------ Given passage ------

Silver Screens/Steel Strings
Zubin Kanga and Ruaidhri Mannion
City, University of London
Unallocated, free
26 March 2019
City page

Programme
Scott McLaughlin, In the unknown there is already a script for transcendence
Christopher Fox, Five characters in search of a form
Jon Rose, Ballast
Kanga, Transformations
Nicole Lizée, Scorsese Etudes

Mostly interesting music (and when it’s not interesting, at least mostly interestingly uninteresting), superbly played and all for free – I guess that’s sometimes the deal with contemporary music, though I don’t much like the feeling of a fondle from the smutty touch of exploitation.

So to ease my conscience in let’s start with the least good music, which I think easily, annoyingly, was Fox’s Five characters in search of a form. In it pianist Kanga plays with a video of himself, a cool idea oft used that for a variety of reasons seems rarely to capitalize on its promise, least of all here. Fox didn’t seem to go much further than the idea of five (why not six?) shared with some randomness between Kanga-real and Kanga-homunculus – or if there were order and rationale, not such that I could discern, with the result that as far as I could tell the piece just carried on until it didn’t. Meh.

And that rolls us on to Rose’s Ballast, a more innocuous work than Fox’s but also even more aimless, wandering pleasantly enough for a span not noticeably connected to the piece’s content. There was perhaps also the merest whiff of the same needlessness in two quite similar pieces, McLaughlin’s In the unknown there is already a script for transcendence and Kanga’s own Transformations – although in both it was largely banished away by the joyful exploration of sound manifest in the superbly imaginative uses of the piano, and the tightrope balance of Kanga’s performance to wrap the music into articulacy.

------ Source material ------

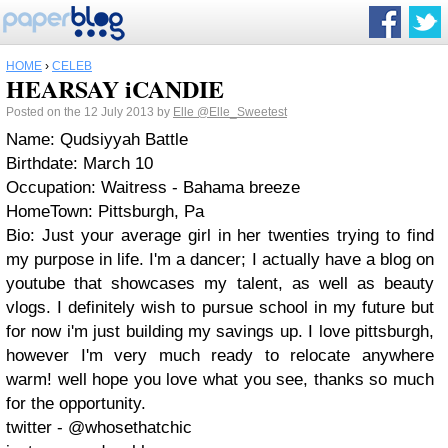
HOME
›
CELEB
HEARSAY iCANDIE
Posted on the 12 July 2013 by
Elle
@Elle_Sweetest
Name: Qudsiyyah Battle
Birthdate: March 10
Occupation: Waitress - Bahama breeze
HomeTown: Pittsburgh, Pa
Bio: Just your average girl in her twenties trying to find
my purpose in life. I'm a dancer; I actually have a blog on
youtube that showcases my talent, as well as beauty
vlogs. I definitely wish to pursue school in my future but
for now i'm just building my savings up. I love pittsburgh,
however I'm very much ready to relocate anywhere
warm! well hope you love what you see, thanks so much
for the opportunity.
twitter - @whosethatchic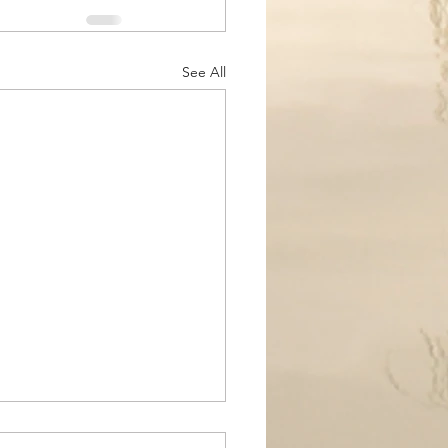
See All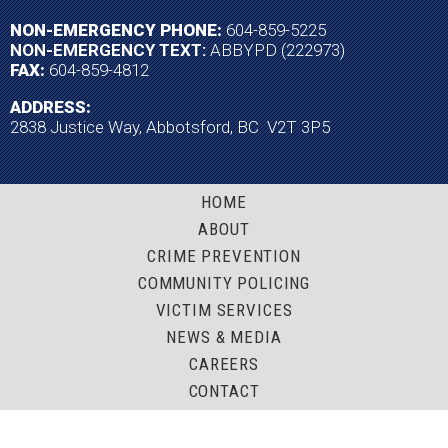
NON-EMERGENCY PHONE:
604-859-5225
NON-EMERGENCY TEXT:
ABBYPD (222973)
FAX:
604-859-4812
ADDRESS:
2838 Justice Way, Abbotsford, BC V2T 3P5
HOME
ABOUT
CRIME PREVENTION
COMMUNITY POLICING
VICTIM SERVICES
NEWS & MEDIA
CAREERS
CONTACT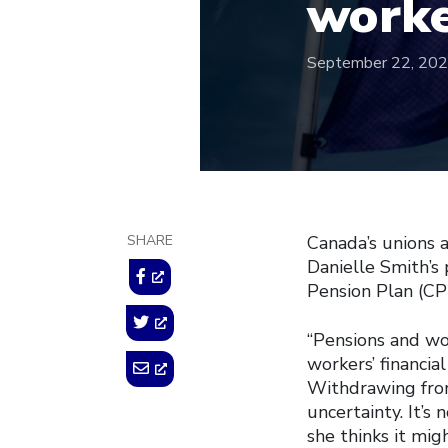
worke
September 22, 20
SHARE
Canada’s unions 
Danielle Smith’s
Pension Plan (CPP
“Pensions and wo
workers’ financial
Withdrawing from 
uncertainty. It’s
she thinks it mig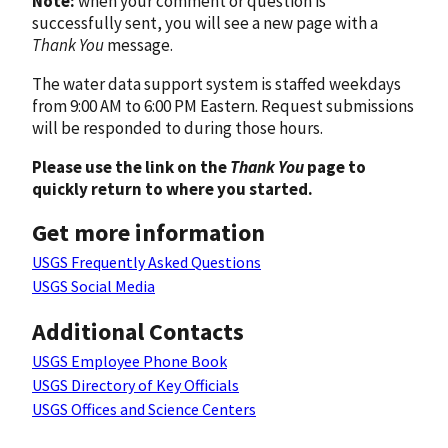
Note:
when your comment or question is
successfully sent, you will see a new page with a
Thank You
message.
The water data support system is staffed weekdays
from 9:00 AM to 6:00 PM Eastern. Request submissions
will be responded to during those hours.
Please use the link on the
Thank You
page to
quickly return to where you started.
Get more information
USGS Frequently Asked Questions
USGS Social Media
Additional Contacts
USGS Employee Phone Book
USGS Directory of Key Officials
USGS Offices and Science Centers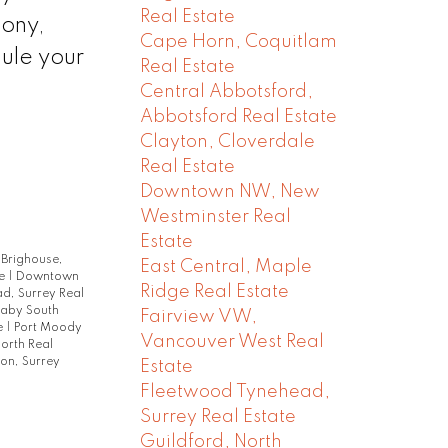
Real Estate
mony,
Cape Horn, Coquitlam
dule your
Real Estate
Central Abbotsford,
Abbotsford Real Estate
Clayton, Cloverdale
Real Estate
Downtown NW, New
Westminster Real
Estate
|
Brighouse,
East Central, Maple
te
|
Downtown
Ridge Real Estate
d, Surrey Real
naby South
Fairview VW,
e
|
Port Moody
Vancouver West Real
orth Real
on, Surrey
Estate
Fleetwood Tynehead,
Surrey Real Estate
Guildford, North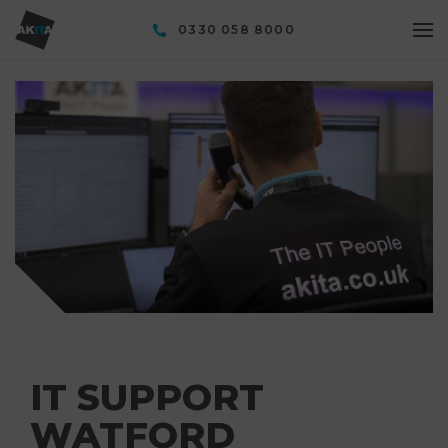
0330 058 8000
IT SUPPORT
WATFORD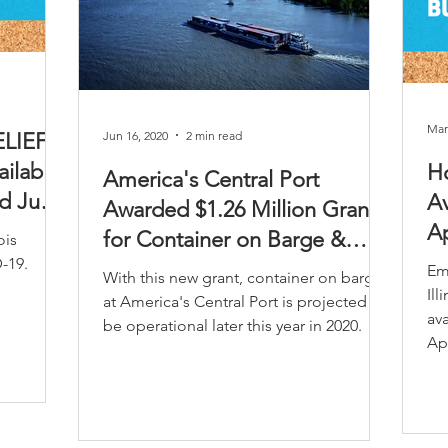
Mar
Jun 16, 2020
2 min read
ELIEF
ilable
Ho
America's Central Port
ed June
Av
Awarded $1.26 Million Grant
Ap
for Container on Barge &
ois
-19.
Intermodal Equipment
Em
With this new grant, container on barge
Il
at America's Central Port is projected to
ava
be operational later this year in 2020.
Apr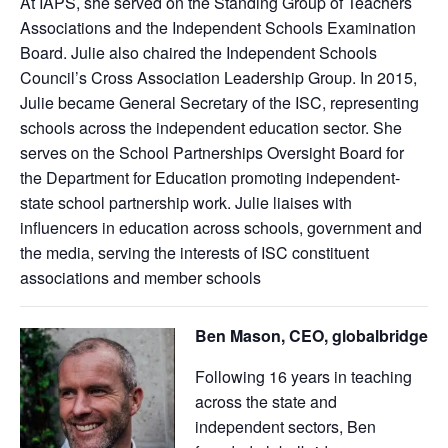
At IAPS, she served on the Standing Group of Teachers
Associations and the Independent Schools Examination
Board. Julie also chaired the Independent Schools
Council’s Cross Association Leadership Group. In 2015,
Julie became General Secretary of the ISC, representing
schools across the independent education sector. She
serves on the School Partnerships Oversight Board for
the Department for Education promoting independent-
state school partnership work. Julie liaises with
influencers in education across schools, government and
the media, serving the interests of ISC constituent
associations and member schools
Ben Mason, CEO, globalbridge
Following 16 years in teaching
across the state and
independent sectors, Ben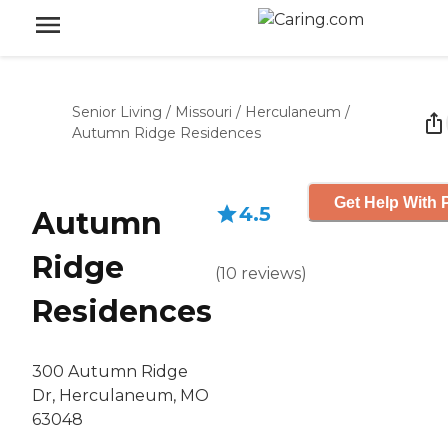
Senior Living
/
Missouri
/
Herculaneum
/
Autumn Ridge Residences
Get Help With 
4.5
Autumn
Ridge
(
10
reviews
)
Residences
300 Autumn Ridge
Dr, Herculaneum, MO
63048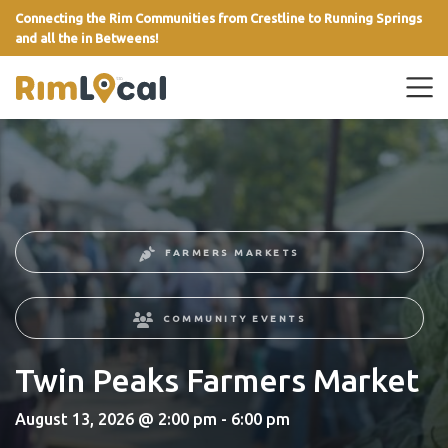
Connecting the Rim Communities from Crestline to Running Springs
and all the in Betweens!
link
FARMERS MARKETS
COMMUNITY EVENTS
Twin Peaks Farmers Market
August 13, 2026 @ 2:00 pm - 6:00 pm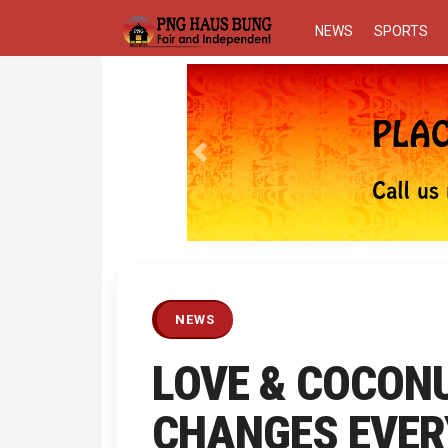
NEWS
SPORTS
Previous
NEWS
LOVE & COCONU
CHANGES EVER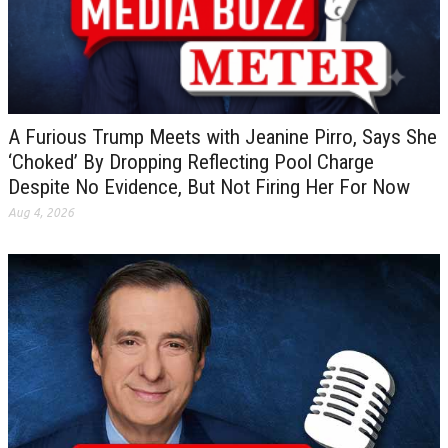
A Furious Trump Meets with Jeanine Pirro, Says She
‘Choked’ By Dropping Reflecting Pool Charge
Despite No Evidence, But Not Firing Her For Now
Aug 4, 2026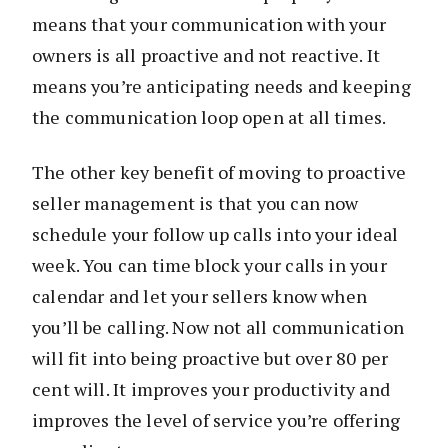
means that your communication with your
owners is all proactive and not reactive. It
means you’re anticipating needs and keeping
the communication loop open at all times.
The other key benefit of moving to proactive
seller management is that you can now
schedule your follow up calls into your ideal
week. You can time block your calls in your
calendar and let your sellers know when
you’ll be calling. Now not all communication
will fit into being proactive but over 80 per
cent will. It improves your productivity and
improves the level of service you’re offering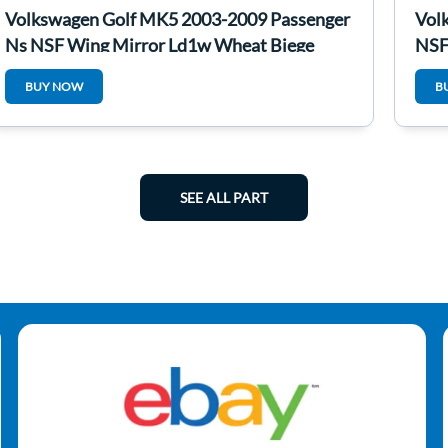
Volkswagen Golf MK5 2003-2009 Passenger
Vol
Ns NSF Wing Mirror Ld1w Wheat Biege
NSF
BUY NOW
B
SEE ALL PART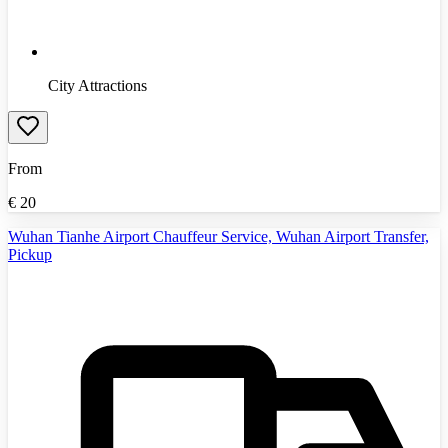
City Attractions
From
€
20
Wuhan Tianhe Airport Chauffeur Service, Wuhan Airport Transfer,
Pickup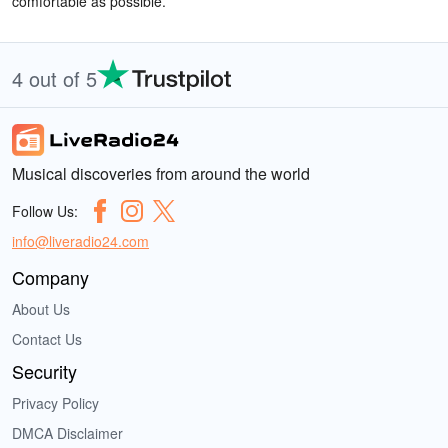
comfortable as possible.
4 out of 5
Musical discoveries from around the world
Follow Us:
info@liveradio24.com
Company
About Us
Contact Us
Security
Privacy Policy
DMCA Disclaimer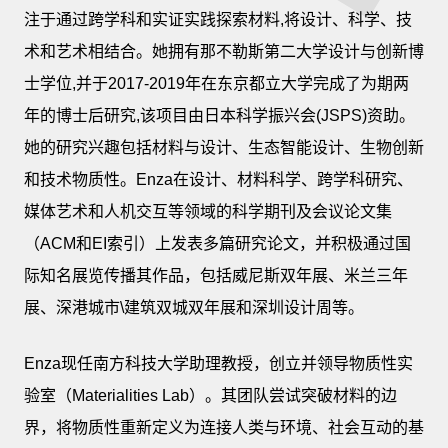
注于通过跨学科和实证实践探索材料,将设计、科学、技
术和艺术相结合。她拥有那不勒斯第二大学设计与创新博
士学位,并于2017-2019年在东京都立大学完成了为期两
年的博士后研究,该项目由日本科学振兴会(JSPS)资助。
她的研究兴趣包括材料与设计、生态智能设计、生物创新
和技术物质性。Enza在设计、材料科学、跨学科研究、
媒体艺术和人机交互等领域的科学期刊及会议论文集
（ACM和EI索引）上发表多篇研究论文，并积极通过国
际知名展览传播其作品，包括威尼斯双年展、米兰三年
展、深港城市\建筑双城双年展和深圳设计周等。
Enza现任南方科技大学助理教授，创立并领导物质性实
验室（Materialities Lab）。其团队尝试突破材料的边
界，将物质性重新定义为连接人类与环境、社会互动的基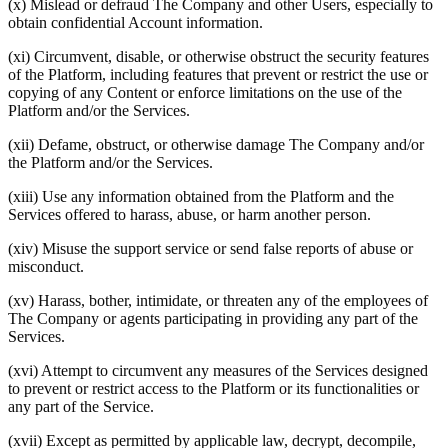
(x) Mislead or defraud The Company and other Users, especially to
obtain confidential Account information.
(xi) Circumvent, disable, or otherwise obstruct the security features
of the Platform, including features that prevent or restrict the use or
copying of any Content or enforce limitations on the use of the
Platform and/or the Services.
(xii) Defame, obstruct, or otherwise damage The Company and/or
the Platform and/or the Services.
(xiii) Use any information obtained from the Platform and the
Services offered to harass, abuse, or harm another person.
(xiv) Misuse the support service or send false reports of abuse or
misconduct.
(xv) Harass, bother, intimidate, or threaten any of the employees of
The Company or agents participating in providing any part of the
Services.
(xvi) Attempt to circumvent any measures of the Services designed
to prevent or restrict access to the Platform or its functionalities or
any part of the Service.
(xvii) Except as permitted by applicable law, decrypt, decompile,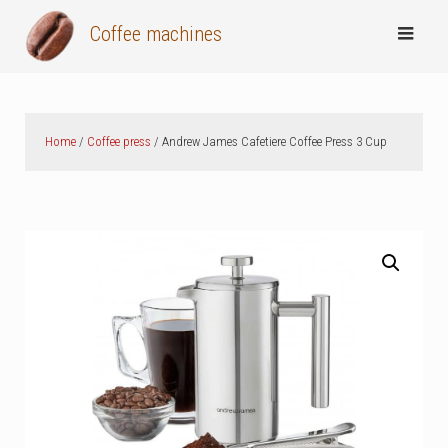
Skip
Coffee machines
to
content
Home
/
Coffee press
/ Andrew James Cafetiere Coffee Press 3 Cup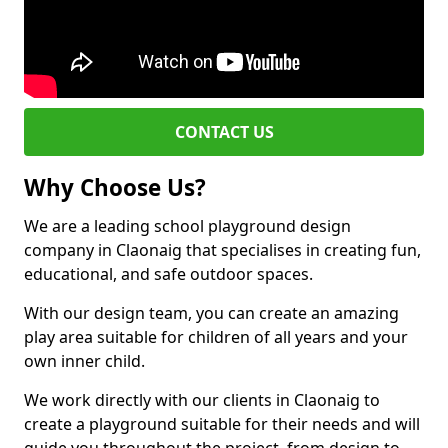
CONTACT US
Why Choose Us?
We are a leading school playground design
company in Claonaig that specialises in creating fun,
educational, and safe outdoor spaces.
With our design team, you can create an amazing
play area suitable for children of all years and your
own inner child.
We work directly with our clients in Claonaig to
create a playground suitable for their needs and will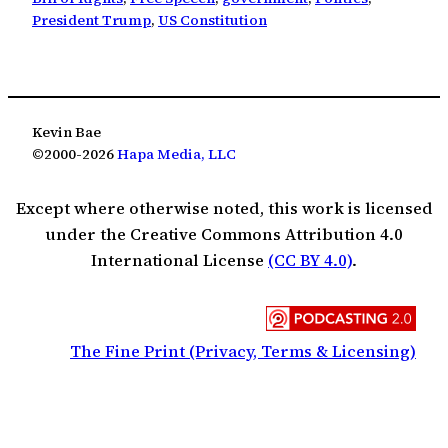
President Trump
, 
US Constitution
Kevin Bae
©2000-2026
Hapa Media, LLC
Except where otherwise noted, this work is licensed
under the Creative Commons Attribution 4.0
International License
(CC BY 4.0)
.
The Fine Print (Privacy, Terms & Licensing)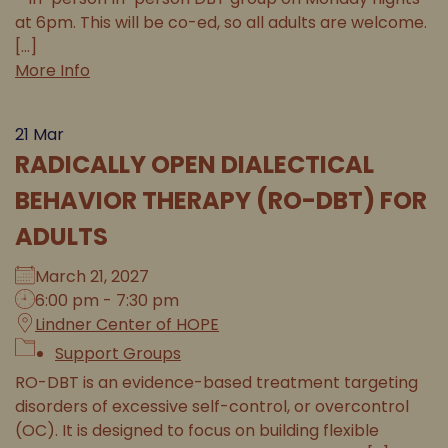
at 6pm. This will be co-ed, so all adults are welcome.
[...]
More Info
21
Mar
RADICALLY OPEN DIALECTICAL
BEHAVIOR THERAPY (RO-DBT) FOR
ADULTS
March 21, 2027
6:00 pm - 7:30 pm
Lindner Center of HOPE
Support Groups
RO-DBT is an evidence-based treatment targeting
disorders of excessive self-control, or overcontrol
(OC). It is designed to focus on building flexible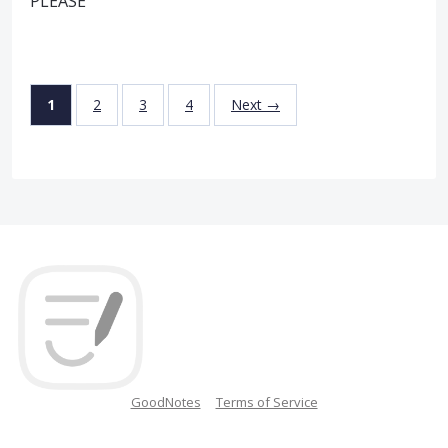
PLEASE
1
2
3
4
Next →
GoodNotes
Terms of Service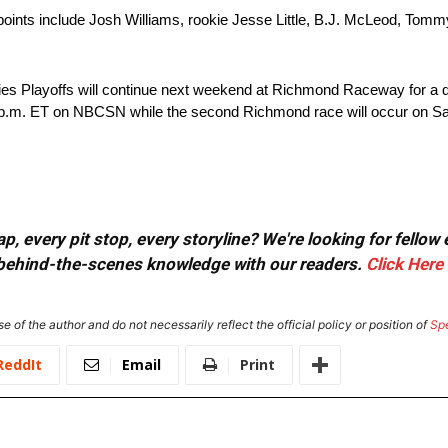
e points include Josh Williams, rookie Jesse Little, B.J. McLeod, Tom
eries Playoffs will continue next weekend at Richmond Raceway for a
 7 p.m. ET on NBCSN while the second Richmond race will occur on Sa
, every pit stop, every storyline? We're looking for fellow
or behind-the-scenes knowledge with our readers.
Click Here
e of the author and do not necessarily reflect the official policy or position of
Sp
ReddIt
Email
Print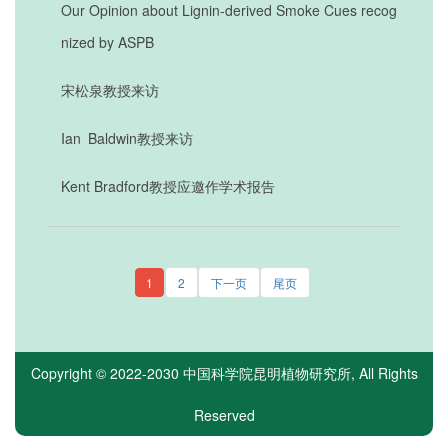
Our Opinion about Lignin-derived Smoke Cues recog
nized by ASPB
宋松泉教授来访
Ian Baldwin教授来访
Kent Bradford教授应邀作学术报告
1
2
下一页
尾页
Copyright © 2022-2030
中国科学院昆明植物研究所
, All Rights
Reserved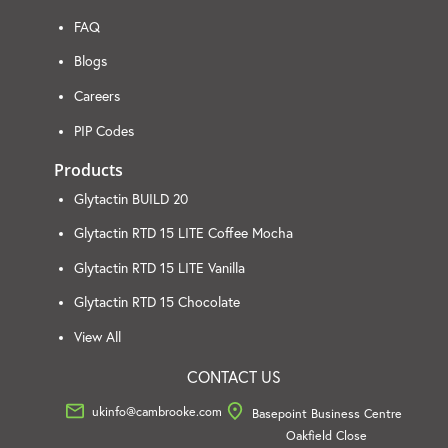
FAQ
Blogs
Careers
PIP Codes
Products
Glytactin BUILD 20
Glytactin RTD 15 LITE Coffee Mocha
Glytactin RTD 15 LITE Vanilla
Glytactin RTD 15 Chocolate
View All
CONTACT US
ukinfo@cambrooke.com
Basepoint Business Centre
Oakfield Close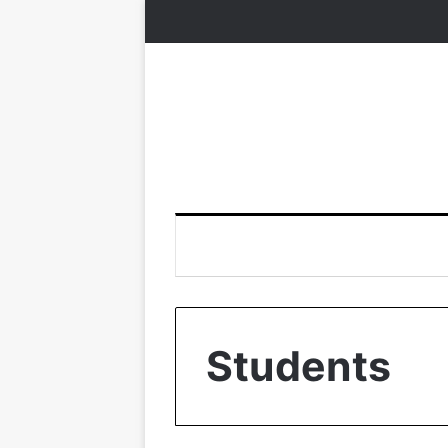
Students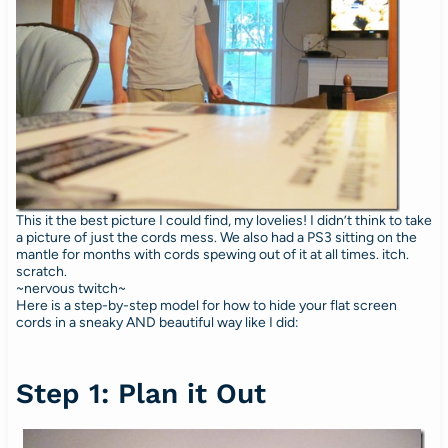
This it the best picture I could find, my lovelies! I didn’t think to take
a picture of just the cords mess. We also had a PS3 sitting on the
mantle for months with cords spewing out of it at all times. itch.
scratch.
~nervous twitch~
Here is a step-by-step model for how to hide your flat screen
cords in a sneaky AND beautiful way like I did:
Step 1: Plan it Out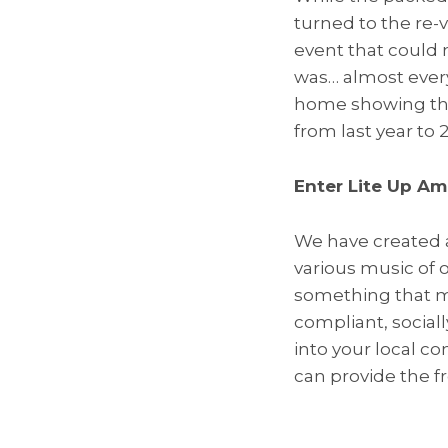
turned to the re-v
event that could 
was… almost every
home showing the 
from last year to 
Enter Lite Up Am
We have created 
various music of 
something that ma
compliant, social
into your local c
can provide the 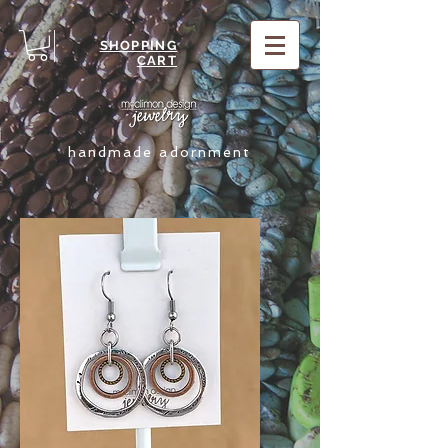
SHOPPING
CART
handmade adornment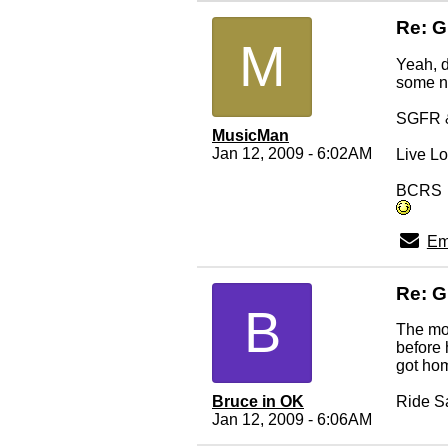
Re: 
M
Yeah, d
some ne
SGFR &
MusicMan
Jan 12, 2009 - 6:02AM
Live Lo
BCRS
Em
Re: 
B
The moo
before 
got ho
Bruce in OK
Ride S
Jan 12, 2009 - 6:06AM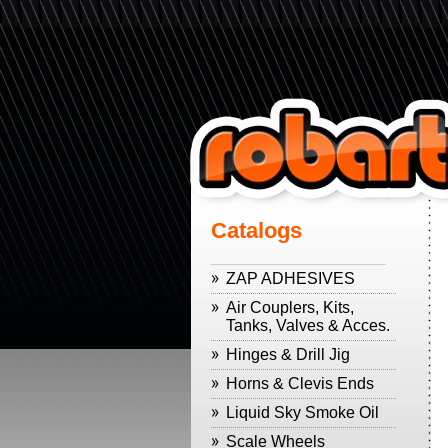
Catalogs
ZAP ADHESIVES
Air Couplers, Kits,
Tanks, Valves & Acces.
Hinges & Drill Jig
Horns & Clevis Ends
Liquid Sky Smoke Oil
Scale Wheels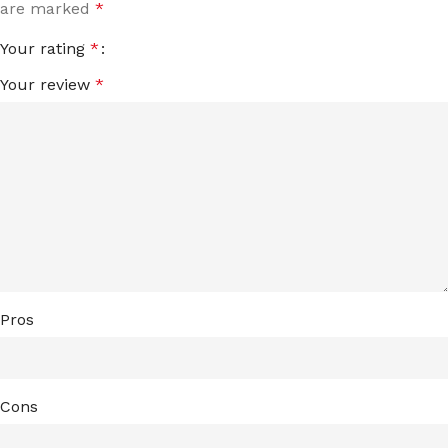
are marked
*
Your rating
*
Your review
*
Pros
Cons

------

Task set
(A) Answer these questions from the concert review, numbering your answers the same way:
(i) On what date was the concert held?
(ii) In Fox's "Five characters in search of a form," what does Kanga play with?
(iii) Who composed "Scorsese Etudes"?
(B) Can you quote the concert review between "Mostly interesting music" and "touch of exploitation.", inclusive?
The lines have no connection to the concert review.

Responses in order
(A)
(i) 26 March 2019
(ii) A video of himself
(iii) Nicole Lizée

(B)
Mostly interesting music (and when it’s not interesting, at least mostly interestingly uninteresting), superbly played and all for free – I guess that’s sometimes the deal with contemporary music, though I don’t much like the feeling of a fondle from the smutty touch of exploitation.